[Data entries]
----------------

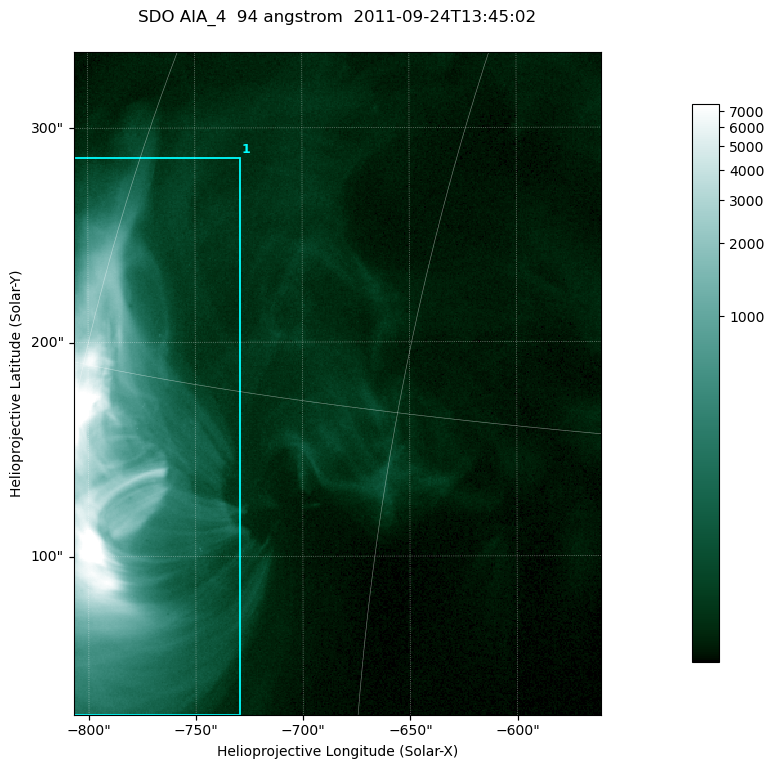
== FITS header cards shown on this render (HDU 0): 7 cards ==
TELESCOP= 'SDO     '           /
INSTRUME= 'AIA_4   '           /
WAVELNTH=                   94 /
WAVEUNIT= 'angstrom'           /
DATE-OBS= '2011-09-24T13:45:02.12' /
CTYPE1  = 'HPLN-TAN'           /
CTYPE2  = 'HPLT-TAN'           /

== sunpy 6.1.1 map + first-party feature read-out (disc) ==
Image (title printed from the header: SDO AIA_4  94 angstrom  2011-09-24T13:45:02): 410 x 515 px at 0.6 arcsec/px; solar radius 957 arcsec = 1594 px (partial field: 2.6% of the solar disc is inside the frame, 100% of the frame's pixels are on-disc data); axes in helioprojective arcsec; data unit not stated in the header (colour bar unlabelled)
Pointing: header CRPIX1/2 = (2058.48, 2043.05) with CRVAL1/2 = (0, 0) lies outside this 410 x 515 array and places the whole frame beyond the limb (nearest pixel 1.41 R_sun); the SolarSoft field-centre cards XCEN/YCEN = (-683.7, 180.7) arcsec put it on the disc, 1321 arcsec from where CRPIX/CRVAL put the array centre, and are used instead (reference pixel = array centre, CRVAL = XCEN/YCEN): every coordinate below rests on XCEN/YCEN
Orientation: roll -0.138 deg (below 1 deg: not rotated)
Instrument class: DISC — disc imager (sunpy class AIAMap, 94 A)
Bright regions (active regions / flare kernels): reference = the on-disc median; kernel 3 px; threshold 5 sigma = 105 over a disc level ~20.8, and >= 1.15x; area >= 211 px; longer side >= 5 px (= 3 arcsec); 1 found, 1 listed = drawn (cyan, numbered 1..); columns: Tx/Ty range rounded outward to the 2 arcsec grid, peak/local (2 s.f.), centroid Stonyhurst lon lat
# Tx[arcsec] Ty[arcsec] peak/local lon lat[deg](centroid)
1 -808..-728 26..286 574 -56 +12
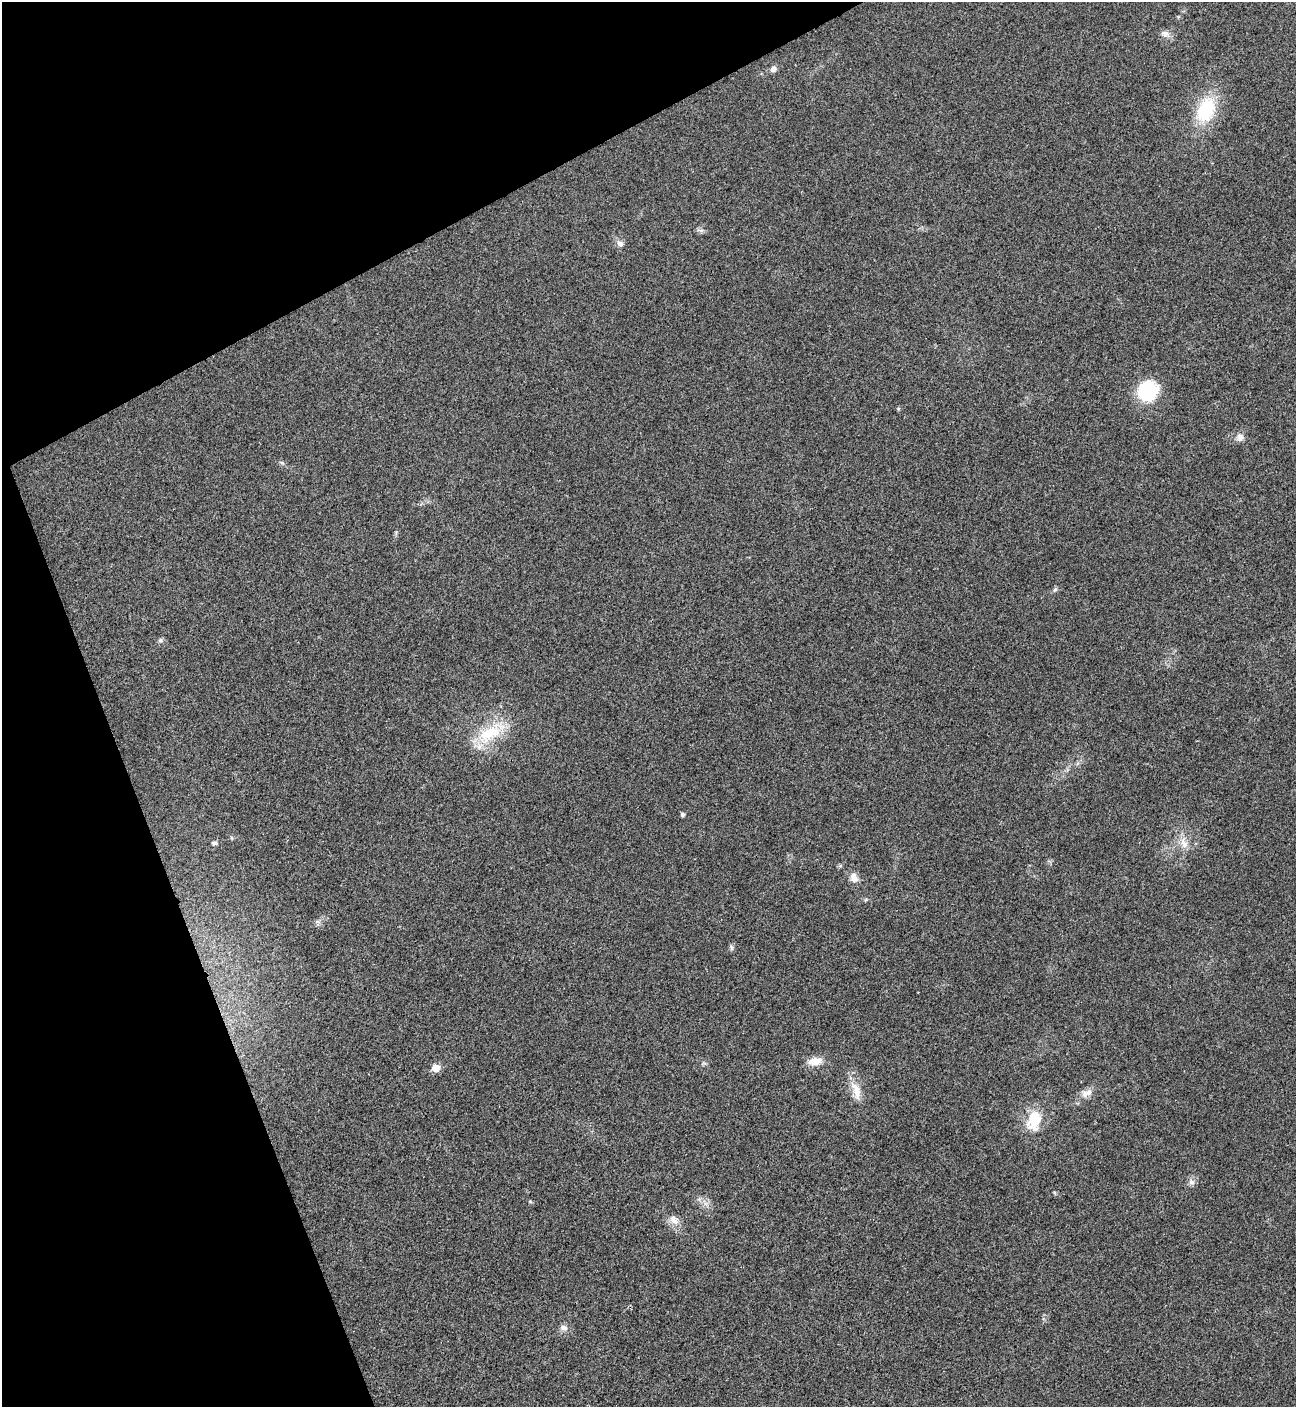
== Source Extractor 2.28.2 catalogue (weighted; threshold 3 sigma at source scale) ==
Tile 5 of 4 x 4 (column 1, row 2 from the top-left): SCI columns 288-1581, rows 2814-4218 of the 5618 x 5629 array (HDU 1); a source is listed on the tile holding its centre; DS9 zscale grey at full resolution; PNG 1298 x 1409 px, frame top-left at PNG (2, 2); no overlay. Shown black and unused: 21% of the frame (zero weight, under 3 of 4 exposures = <1% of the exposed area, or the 3 px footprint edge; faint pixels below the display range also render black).
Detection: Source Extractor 2.28.2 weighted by HDU 2 'WHT'; one run over the whole footprint, this tile lists its part. Background 0.0202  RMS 0.0056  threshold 0.0251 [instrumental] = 3 sigma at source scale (4.5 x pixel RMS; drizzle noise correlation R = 1.50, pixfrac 1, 0.05/0.05 arcsec/px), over >= 5 px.
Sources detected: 31; all 31 listed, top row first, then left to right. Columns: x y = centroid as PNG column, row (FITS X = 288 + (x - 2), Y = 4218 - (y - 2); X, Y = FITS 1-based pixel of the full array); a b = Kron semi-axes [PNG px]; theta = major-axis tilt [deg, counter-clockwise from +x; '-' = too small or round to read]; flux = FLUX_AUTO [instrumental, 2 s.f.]
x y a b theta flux
1165 34 13 9 -17 3.4
773 69 9 7 57 2.4
1206 110 36 22 67 32
700 230 13 4 -15 1.5
620 243 10 8 -40 2.9
1148 391 19 18 - 42
898 409 6 4 72 0.63
1240 437 11 10 - 3.6
282 463 9 4 -35 1.2
1055 590 7 5 66 1.1
160 640 7 7 - 1.4
491 733 49 20 32 28
682 815 5 4 - 1.5
232 838 5 5 - 0.84
1184 842 19 10 -76 7
214 843 8 6 11 1.5
854 877 15 10 -66 4.5
317 921 8 4 -19 1.2
731 947 9 6 -74 1.3
815 1061 17 10 10 7.4
704 1063 7 6 - 1.2
436 1068 6 5 - 12
856 1091 29 11 -73 9.8
1087 1093 18 10 19 4.9
1034 1121 28 19 71 18
1191 1182 10 8 -61 2.5
1055 1193 6 4 -71 0.65
530 1201 5 5 - 0.69
706 1203 12 6 -46 3
674 1220 16 11 -45 5.4
564 1328 10 9 - 2.9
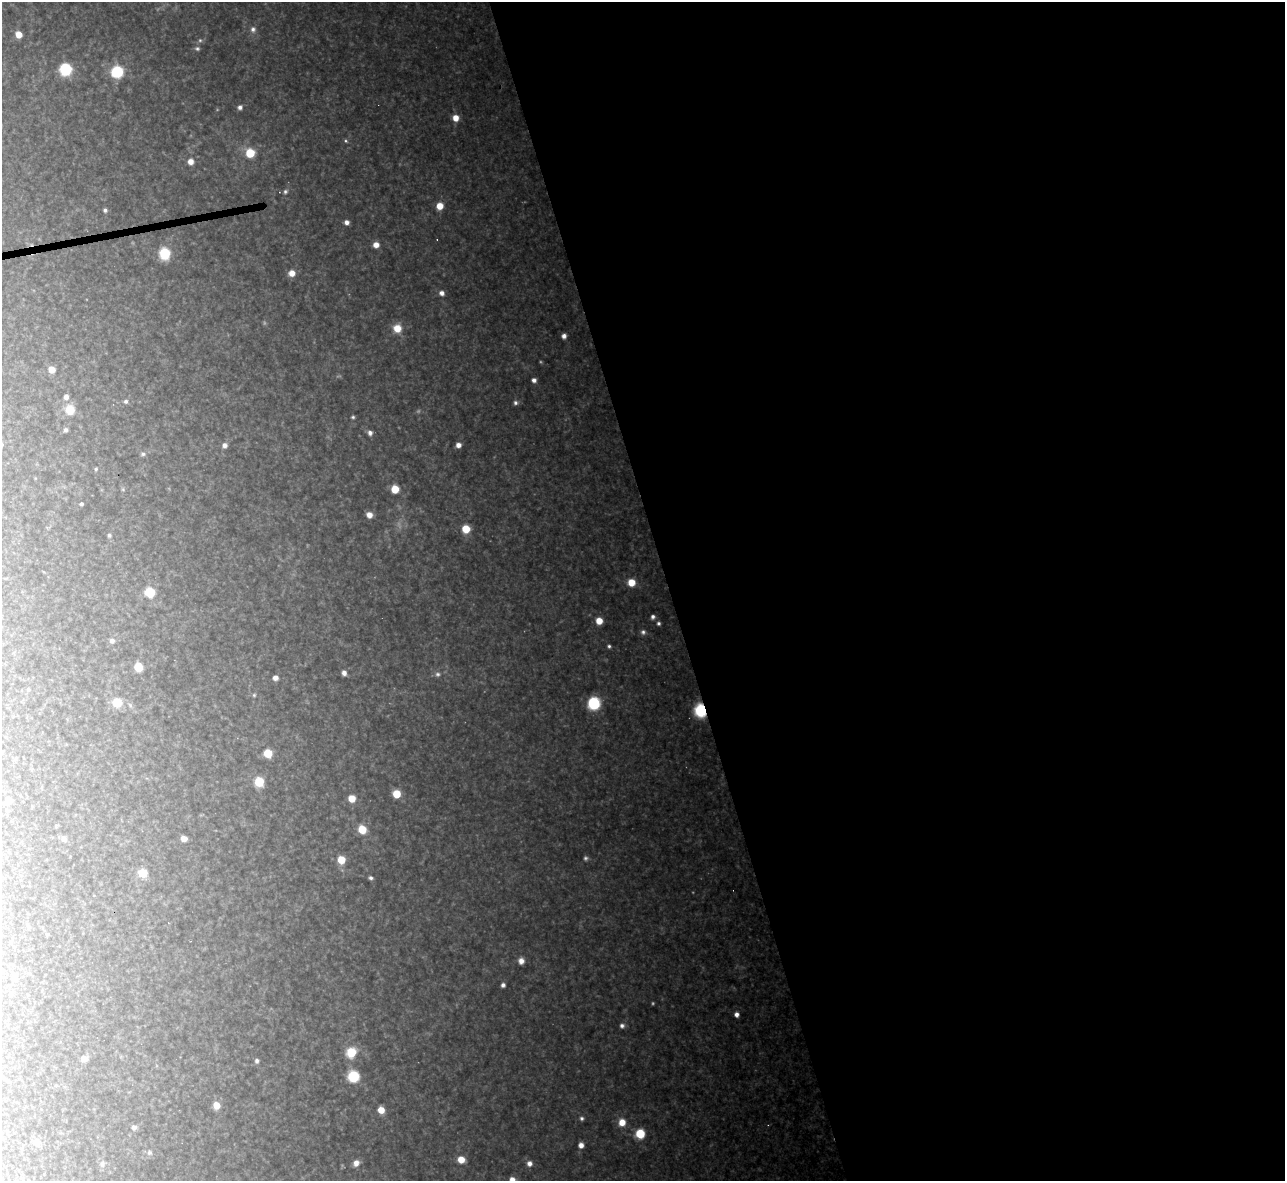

----------------

[Written exercise] Format every line of the records as a Markdown table with two columns, Number and Record line, skipping blank lines. Omit the pictures from the answer.

[Response]
| Number | Record line |
|---|---|
| 1 | == FITS header cards shown on this render (HDU 0): 7 cards == |
| 2 | TELESCOP= 'SDO     '           / |
| 3 | INSTRUME= 'AIA_4   '           / |
| 4 | WAVELNTH=                   94 / |
| 5 | WAVEUNIT= 'angstrom'           / |
| 6 | DATE-OBS= '2011-09-24T13:45:02.12' / |
| 7 | CTYPE1  = 'HPLN-TAN'           / |
| 8 | CTYPE2  = 'HPLT-TAN'           / |
| 9 | == sunpy 6.1.1 map + first-party feature read-out (disc) == |
| 10 | Image (title printed from the header: SDO AIA_4  94 angstrom  2011-09-24T13:45:02): 410 x 515 px at 0.6 arcsec/px; solar radius 957 arcsec = 1594 px (partial field: 2.6% of the solar disc is inside the frame, 100% of the frame's pixels are on-disc data); axes in helioprojective arcsec; data unit not stated in the header (colour bar unlabelled) |
| 11 | Pointing: header CRPIX1/2 = (2058.48, 2043.05) with CRVAL1/2 = (0, 0) lies outside this 410 x 515 array and places the whole frame beyond the limb (nearest pixel 1.41 R_sun); the SolarSoft field-centre cards XCEN/YCEN = (-683.7, 180.7) arcsec put it on the disc, 1321 arcsec from where CRPIX/CRVAL put the array centre, and are used instead (reference pixel = array centre, CRVAL = XCEN/YCEN): every coordinate below rests on XCEN/YCEN |
| 12 | Orientation: roll -0.138 deg (below 1 deg: not rotated) |
| 13 | Instrument class: DISC — disc imager (sunpy class AIAMap, 94 A) |
| 14 | Bright regions (active regions / flare kernels): reference = the on-disc median; kernel 3 px; threshold 5 sigma = 105 over a disc level ~20.8, and >= 1.15x; area >= 211 px; longer side >= 5 px (= 3 arcsec); 1 found, 1 listed = drawn (cyan, numbered 1..); columns: Tx/Ty range rounded outward to the 2 arcsec grid, peak/local (2 s.f.), centroid Stonyhurst lon lat |
| 15 | # Tx[arcsec] Ty[arcsec] peak/local lon lat[deg](centroid) |
| 16 | 1 -808..-728 26..286 574 -56 +12 |
| 17 | == Source Extractor 2.28.2 catalogue (weighted; threshold 3 sigma at source scale) == |
| 18 | Tile 5 of 4 x 4 (column 1, row 2 from the top-left): SCI columns 288-1581, rows 2814-4218 of the 5618 x 5629 array (HDU 1); a source is listed on the tile holding its centre; DS9 zscale grey at full resolution; PNG 1298 x 1409 px, frame top-left at PNG (2, 2); no overlay. Shown black and unused: 21% of the frame (zero weight, under 3 of 4 exposures = <1% of the exposed area, or the 3 px footprint edge; faint pixels below the display range also render black). |
| 19 | Detection: Source Extractor 2.28.2 weighted by HDU 2 'WHT'; one run over the whole footprint, this tile lists its part. Background 0.0202  RMS 0.0056  threshold 0.0251 [instrumental] = 3 sigma at source scale (4.5 x pixel RMS; drizzle noise correlation R = 1.50, pixfrac 1, 0.05/0.05 arcsec/px), over >= 5 px. |
| 20 | Sources detected: 31; all 31 listed, top row first, then left to right. Columns: x y = centroid as PNG column, row (FITS X = 288 + (x - 2), Y = 4218 - (y - 2); X, Y = FITS 1-based pixel of the full array); a b = Kron semi-axes [PNG px]; theta = major-axis tilt [deg, counter-clockwise from +x; '-' = too small or round to read]; flux = FLUX_AUTO [instrumental, 2 s.f.] |
| 21 | x y a b theta flux |
| 22 | 1165 34 13 9 -17 3.4 |
| 23 | 773 69 9 7 57 2.4 |
| 24 | 1206 110 36 22 67 32 |
| 25 | 700 230 13 4 -15 1.5 |
| 26 | 620 243 10 8 -40 2.9 |
| 27 | 1148 391 19 18 - 42 |
| 28 | 898 409 6 4 72 0.63 |
| 29 | 1240 437 11 10 - 3.6 |
| 30 | 282 463 9 4 -35 1.2 |
| 31 | 1055 590 7 5 66 1.1 |
| 32 | 160 640 7 7 - 1.4 |
| 33 | 491 733 49 20 32 28 |
| 34 | 682 815 5 4 - 1.5 |
| 35 | 232 838 5 5 - 0.84 |
| 36 | 1184 842 19 10 -76 7 |
| 37 | 214 843 8 6 11 1.5 |
| 38 | 854 877 15 10 -66 4.5 |
| 39 | 317 921 8 4 -19 1.2 |
| 40 | 731 947 9 6 -74 1.3 |
| 41 | 815 1061 17 10 10 7.4 |
| 42 | 704 1063 7 6 - 1.2 |
| 43 | 436 1068 6 5 - 12 |
| 44 | 856 1091 29 11 -73 9.8 |
| 45 | 1087 1093 18 10 19 4.9 |
| 46 | 1034 1121 28 19 71 18 |
| 47 | 1191 1182 10 8 -61 2.5 |
| 48 | 1055 1193 6 4 -71 0.65 |
| 49 | 530 1201 5 5 - 0.69 |
| 50 | 706 1203 12 6 -46 3 |
| 51 | 674 1220 16 11 -45 5.4 |
| 52 | 564 1328 10 9 - 2.9 |